_Textauszug_
# Geberstange selber bauen



## Petri1 (20. Oktober 2013)

Ich möchte mir eine Echolothalterung selber bauen. Hat jemand eventuell dieses Modell "SKRUBBES Edelstahl Speed Geberstange". Und würde mir eine kleine Zeichnung mit Maßangaben machen.

Ich habe in der Firma die Möglichkeit Edelstahl zu schweißen und Material ist auch kein Problem.

Danke schon Mal:vik:
Petri1


----------



## Danizan (25. November 2013)

*AW: Geberstange selber bauen*

Ich habe mir eine Geberstange selber gebaut. Gibt hier im Forum viele Denkanstöße!!! Bei mir wurde alles aus 2 Schraubzwingen und etwas Metall zurechtgeschweißt...


----------



## afbaumgartner (29. November 2013)

*AW: Geberstange selber bauen*

Hi Petri1, ich habe dieses Modell nicht, aber ich stand auch vor dem Problem, einen stabilen Geberhalter zu brauchen.
Nach meinen bisherigen Erfahrungen waren die Mankos eine zu geringe Öffnungsweite der Zwingen und bei seitlicher Anbringung das Drehmoment auf der Zwinge bei schnellerer Fahrt sowie die Druckpunkte der Zwingen, die an GFK-Booten beim Spannen oft ein ungutes Knirschen erzeugten.

_Aufgelistete Einträge_
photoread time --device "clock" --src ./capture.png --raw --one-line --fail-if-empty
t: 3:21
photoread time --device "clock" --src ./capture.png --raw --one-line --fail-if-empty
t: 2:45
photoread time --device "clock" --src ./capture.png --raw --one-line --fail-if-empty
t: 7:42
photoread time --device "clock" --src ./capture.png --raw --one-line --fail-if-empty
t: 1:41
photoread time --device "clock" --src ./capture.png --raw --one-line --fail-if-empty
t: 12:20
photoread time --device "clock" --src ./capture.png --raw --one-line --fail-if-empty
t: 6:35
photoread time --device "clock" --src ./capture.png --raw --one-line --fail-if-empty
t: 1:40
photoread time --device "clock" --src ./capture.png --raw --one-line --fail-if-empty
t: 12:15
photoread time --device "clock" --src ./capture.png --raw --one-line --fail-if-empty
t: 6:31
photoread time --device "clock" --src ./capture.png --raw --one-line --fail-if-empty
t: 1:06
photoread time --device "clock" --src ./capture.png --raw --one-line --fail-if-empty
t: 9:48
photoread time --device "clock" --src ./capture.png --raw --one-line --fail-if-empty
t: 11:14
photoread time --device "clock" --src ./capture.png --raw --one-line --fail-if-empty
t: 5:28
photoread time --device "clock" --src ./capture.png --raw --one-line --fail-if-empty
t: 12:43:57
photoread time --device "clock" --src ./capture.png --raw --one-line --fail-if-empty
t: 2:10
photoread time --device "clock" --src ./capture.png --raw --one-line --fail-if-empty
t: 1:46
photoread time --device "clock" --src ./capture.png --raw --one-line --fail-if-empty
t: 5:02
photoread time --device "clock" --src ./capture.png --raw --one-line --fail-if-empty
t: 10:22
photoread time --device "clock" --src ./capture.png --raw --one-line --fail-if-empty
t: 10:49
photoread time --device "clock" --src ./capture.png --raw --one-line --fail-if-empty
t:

_Aufgabe_
Schreib den Forenthread zum Selbstbau einer Geberstange vollständig Wort für Wort ab.

_Antwort_
# Geberstange selber bauen



## Petri1 (20. Oktober 2013)

Ich möchte mir eine Echolothalterung selber bauen. Hat jemand eventuell dieses Modell "SKRUBBES Edelstahl Speed Geberstange". Und würde mir eine kleine Zeichnung mit Maßangaben machen.

Ich habe in der Firma die Möglichkeit Edelstahl zu schweißen und Material ist auch kein Problem.

Danke schon Mal:vik:
Petri1


----------



## Danizan (25. November 2013)

*AW: Geberstange selber bauen*

Ich habe mir eine Geberstange selber gebaut. Gibt hier im Forum viele Denkanstöße!!! Bei mir wurde alles aus 2 Schraubzwingen und etwas Metall zurechtgeschweißt...


----------



## afbaumgartner (29. November 2013)

*AW: Geberstange selber bauen*

Hi Petri1, ich habe dieses Modell nicht, aber ich stand auch vor dem Problem, einen stabilen Geberhalter zu brauchen.
Nach meinen bisherigen Erfahrungen waren die Mankos eine zu geringe Öffnungsweite der Zwingen und bei seitlicher Anbringung das Drehmoment auf der Zwinge bei schnellerer Fahrt sowie die Druckpunkte der Zwingen, die an GFK-Booten beim Spannen oft ein ungutes Knirschen erzeugten.